Is AD CA (AD Certificate Services properly configured) all that’s needed for internally facing sites to be trusted w/o any additional configuration on domain-joined clients?
Say:
- Active Directory Certification Authority is properly installed
- Certificates to internally facing sites are properly issued and are valid
- No other certificates (e.g. “retail” SSL certificates from Digicert or others) are used
Will browsers such as current versions of Chrome, Edge, Safari, etc. on AD-joined computers “trust” those internally facing sites? (E.g. vCenter or SolarWinds web UIs.)
If not, what are the steps to get them trusted?
If yes, and the certificates still show as invalid, what are the steps to troubleshoot the issue? (Which logs to look at, how to isolate the issue to a specific part in the cert chain and how to remedy it from there, etc.)
Reason I ask: the AD CA seems to be functioning well as domain-joining new computers is smooth with no issues, and existing domain services seem to be working OK. However any internally facing sites we have are flagged as not secure despite seemingly having valid AD CA certificates.

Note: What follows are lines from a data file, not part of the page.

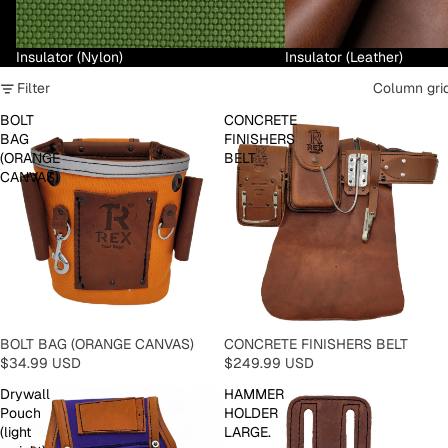
Insulator (Nylon)
Insulator (Leather)
Filter
Column gri
BOLT
CONCRETE
BAG
FINISHERS
(ORANGE
BELT
CANVAS)
BOLT BAG (ORANGE CANVAS)
CONCRETE FINISHERS BELT
$34.99 USD
$249.99 USD
Drywall
HAMMER
Pouch
HOLDER
(light
LARGE.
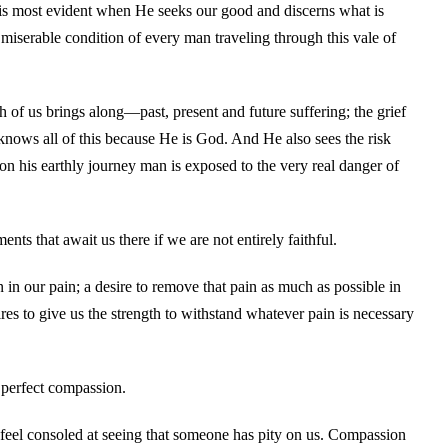
is most evident when He seeks our good and discerns what is
miserable condition of every man traveling through this vale of
 of us brings along—past, present and future suffering; the grief
knows all of this because He is God. And He also sees the risk
 on his earthly journey man is exposed to the very real danger of
nts that await us there if we are not entirely faithful.
n our pain; a desire to remove that pain as much as possible in
sires to give us the strength to withstand whatever pain is necessary
 perfect compassion.
o feel consoled at seeing that someone has pity on us. Compassion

(Windows Server 2016 with AD DS, CS roles installed, CS configured.)
P.S. I anticipate the above info may not be enough to determine what’s wrong and will be happy to supply more information and amend this question.
P.P.S. I am on my 3rd day in this rabbit hole and saw in several places that the answer to the title question might be a “yes” – but have yet to find it stated authoritatively in MS AD docs, or demonstrated somewhere, and have yet to find guidance on how to troubleshoot common issues.